IBM: A Steady Emerging Markets Play


IBM: A Steady Emerging Markets Play

Big Blue has the size and reach to win more business in developing countries.

International Business Machines is a high-tech proxy for the global economy. The computer and information-services giant is plodding in the U.S., where woes in the financial and housing sectors are slowing economic growth. But Big Blue is sprinting in developing countries.

Red-hot emerging markets propel IBM's growth. Third-quarter revenues in the so-called BRIC countries of Brazil, Russia, India and China were 19% higher than they were in the same period of 2006.

So it's no surprise that, according to The Wall Street Journal, IBM is boosting its overseas head count and plans to spend $1.6 billion over the next three years to increase sales of technology and services to small and midsize businesses in BRIC countries as well as developing markets in Africa and the Middle East.

Overall, IBM has increased sales 7% for the first nine months of 2007 compared with the first nine months of 2006. From 2005 to 2006, sales grew only 0.3%.


IBM has progressed from a staid manufacturer of large, mainframe computers to a faster grower that focuses more on consulting and software. In November, it agreed to buy software maker Cognos for $5 billion.

The purchase of Cognos, which makes software that helps companies mine data to hone their marketing and operations, "gives investors more confidence that IBM's acquisition strategy is back on track," says American Technology Research analyst Shaw Wu.

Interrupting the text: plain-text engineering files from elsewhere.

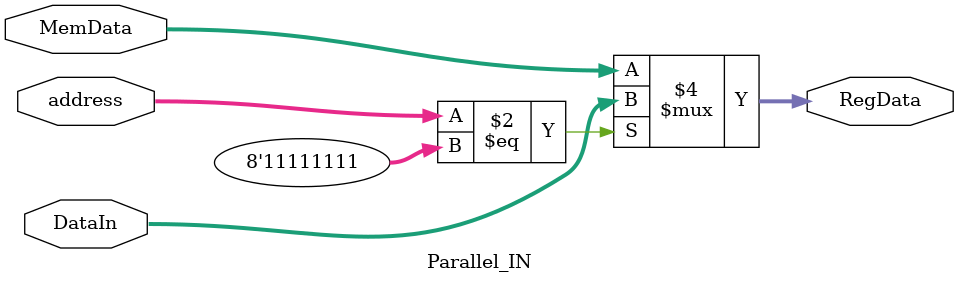
<source format=v>
module Parallel_IN(input [7:0]MemData, address, DataIn, 
						output reg[7:0] RegData);	

	always @*begin
		if(address == 8'hFF) begin
			RegData = DataIn;
		end	
		else	
			RegData = MemData; 
	end
	
endmodule

</source>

The hardware business should get a boost next year from new products and customer upgrades. Wu expects IBM's Power6 servers, launched this year, to increase hardware sales in 2008. Meanwhile, "customers are consolidating their workloads, which is lifting demand for more profitable, higher servers," says Value Line analyst George Niemond.

It appears the credit crunch has had little effect on IBM. "We benefit from the market's flight to quality," chief financial officer Mark Loughridge told analysts during the company's third-quarter conference call, on October 16. IBM can meet its short-term borrowing needs with one-month commercial paper at a favorable interest rate that's slightly below LIBOR, a widely followed short-term rate.


In the third quarter, IBM sold a $3 billion ten-year bond, its largest single debt issue ever. The offering was oversubscribed by a multiple of two, Loughridge says. The company had $13.8 billion in cash on hand at the end of the third quarter.

Yet IBM is not completely insulated from the subprime-related financial turmoil. More than a quarter of its $96.2 billion in revenue comes from financial companies. However, much of the technology and services IBM sells to financial companies is through long-term contracts, Wu says.

There are tailwinds behind IBM's stock. Investors are favoring -- and should continue to favor -- stocks of large, growing companies like Big Blue. That's because those companies have balance sheets strong enough to endure economic weakness and volatile credit markets and the heft to compete anywhere in the world.

The shares appear to be attractively valued. The stock (symbol IBM), which closed at $105.77 on December 14, trades at 13 times the $7.98 per share that analysts expect IBM to earn in 2008. By contrast, Standard & Poor's 500-stock index sports a price-to-earnings ratio of 15. IBM stock has gained 10% year to date, but fell 2% on December 14 in a weak market. Wu rates IBM a buy and has a 12-month target price of $150.